At the recent UNESCO conference, News Organizations Standing Up for the Safety of Media Professionals, at which our International Director was present, editors and journalists discussed how to improve the security and authenticity of video and other data used to report serious human rights abuses. One such app, eyeWitness, provides a secure method of verification as well as many safety features for all users, including journalists, human rights defenders and ordinary citizens.
eyeWitness emphasises that no app can guarantee your safety and every precaution should be taken when attempting to record sensitive footage.
The app functions much like your basic photo/video recording app. You open to a screen with a white border that will save footage to your normal gallery on your phone. It could replace your phones normal app and wouldn’t seem out of place on any phone.
In order to record the secret, authenticated, video, you simply hold down the border of the video. It will change colour to indicate you are now in the safe mode. Once footage is recorded it is saved to your secret gallery. You can then choose to upload it to be verified by the eyewitness team. It then has the additional options of uploading to social media, or downloading onto an SD card.
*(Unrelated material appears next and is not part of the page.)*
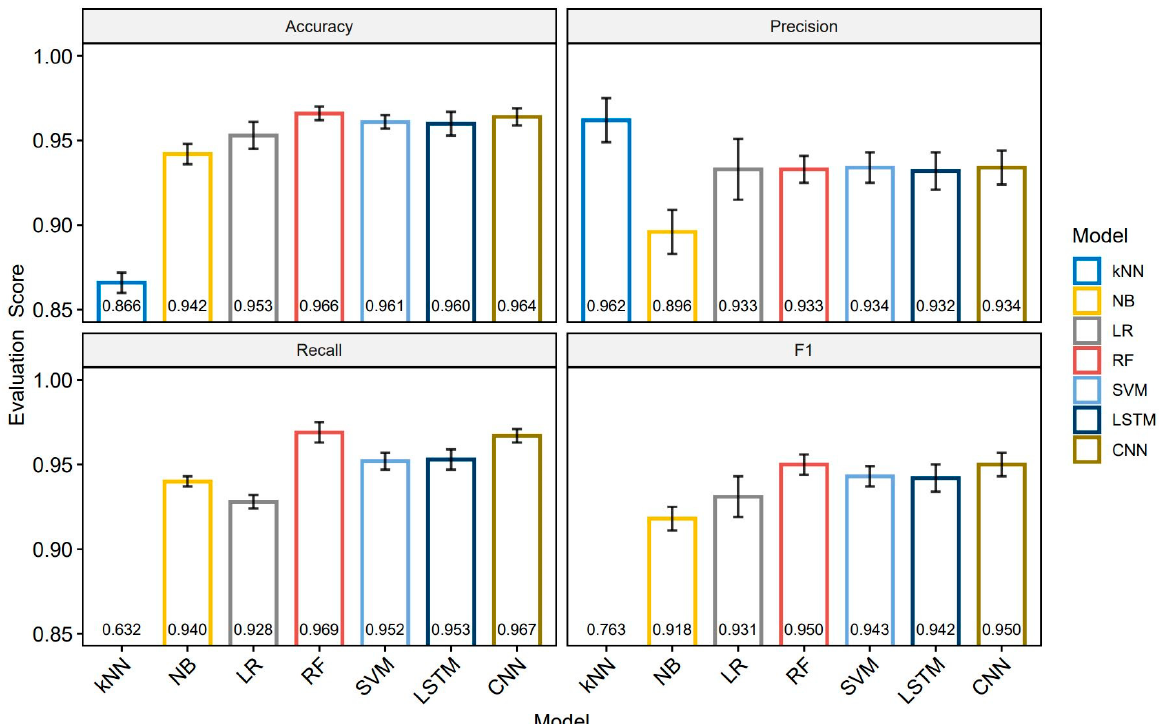
Figure 5. Model evaluation results after hyperparameter tuning and cross-validation (bars indicate standard deviations). Note: Although RF and CNN have the same F1 score (0.950), RF has a lower standard deviation (0.006 vs. 0.007).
This app has been available since June 2015. It was designed with the atrocities in Syria, Ukraine and DRC in mind but could be useful for anyone wishing to record the authorities without risk of having your footage discovered and destroyed.
Safety Functions Include
- Innocuous Icon option
- Panic Uninstall
- Secret Gallery
- Button to quickly delete all video
Verifiability Options Include
- Time and location data
- Tagging option including options to easily detail people e.g. “citizen” or “armed forces”
- Secure data-bank of all unedited footage
- Eyewitness team overseeing all uploaded footage
The app, which was developed in cooperation with the International Bar Association, was presented to an expert international audience at the Seminar on the Protection of Journalists organised by CFOM, the Council of Europe, the European Lawyers Union and UNESCO in November 2014.
The app is designed to promote accountability for those who commit the worst human rights abuses by helping to collect reliable evidence to bring to justice those responsible for atrocities.